Entries shown
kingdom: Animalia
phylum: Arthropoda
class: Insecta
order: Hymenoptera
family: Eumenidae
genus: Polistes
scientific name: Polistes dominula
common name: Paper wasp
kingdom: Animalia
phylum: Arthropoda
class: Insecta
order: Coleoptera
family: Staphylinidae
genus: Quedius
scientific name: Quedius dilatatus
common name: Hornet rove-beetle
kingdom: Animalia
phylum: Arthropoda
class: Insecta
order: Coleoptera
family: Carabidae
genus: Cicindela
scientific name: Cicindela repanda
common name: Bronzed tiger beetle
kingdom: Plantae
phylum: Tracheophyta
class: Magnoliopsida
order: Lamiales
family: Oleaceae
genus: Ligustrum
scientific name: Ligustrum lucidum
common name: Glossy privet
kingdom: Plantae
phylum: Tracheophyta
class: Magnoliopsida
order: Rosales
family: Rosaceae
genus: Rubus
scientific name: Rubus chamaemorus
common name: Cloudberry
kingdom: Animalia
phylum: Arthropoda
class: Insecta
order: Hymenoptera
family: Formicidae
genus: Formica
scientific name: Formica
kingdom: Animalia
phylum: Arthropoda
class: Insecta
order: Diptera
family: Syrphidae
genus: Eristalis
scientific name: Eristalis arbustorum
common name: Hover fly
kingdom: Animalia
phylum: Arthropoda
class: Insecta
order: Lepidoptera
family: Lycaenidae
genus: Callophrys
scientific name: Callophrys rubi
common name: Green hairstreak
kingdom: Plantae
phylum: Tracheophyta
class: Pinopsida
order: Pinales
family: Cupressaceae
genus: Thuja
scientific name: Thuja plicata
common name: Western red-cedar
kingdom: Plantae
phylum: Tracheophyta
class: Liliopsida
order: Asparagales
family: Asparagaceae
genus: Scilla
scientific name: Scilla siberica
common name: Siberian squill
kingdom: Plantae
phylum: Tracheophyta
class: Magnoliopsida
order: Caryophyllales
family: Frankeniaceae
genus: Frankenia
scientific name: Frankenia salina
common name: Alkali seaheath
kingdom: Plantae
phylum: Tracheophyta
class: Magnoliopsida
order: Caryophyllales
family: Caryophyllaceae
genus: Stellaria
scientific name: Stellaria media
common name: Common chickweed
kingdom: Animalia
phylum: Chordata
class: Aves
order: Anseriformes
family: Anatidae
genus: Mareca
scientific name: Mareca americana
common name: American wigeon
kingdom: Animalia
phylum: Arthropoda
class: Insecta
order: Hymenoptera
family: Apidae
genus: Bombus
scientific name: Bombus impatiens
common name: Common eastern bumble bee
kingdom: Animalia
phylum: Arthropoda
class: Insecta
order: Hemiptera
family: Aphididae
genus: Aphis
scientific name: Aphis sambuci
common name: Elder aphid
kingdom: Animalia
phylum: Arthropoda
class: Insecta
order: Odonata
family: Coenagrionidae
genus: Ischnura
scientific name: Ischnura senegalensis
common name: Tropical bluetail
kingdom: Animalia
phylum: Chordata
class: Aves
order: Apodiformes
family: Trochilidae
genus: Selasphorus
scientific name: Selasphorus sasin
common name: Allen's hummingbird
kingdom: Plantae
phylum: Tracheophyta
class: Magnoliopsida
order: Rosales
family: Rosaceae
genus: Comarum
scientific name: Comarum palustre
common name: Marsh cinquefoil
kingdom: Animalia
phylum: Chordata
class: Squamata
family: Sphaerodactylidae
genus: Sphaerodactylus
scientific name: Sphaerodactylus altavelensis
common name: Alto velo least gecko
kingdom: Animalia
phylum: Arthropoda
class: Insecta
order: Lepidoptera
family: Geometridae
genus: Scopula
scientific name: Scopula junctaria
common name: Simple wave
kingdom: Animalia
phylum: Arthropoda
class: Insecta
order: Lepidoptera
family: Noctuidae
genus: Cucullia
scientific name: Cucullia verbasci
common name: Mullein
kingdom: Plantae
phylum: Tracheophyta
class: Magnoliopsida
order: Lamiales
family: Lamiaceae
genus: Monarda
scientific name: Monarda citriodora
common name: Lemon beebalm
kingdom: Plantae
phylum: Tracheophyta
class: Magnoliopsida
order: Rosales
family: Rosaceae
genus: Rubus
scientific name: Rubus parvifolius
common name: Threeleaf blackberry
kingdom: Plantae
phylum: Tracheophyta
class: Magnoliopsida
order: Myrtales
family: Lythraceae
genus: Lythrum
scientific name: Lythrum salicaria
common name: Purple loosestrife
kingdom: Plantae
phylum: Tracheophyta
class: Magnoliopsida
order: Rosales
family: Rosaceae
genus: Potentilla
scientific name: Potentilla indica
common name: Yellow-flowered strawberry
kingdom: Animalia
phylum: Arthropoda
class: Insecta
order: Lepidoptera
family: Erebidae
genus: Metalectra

Your task
Please copy the records above exactly, from their first line through the line containing "genus: Quedius", including both of those lines.

Output for this exercise
kingdom: Animalia
phylum: Arthropoda
class: Insecta
order: Hymenoptera
family: Eumenidae
genus: Polistes
scientific name: Polistes dominula
common name: Paper wasp
kingdom: Animalia
phylum: Arthropoda
class: Insecta
order: Coleoptera
family: Staphylinidae
genus: Quedius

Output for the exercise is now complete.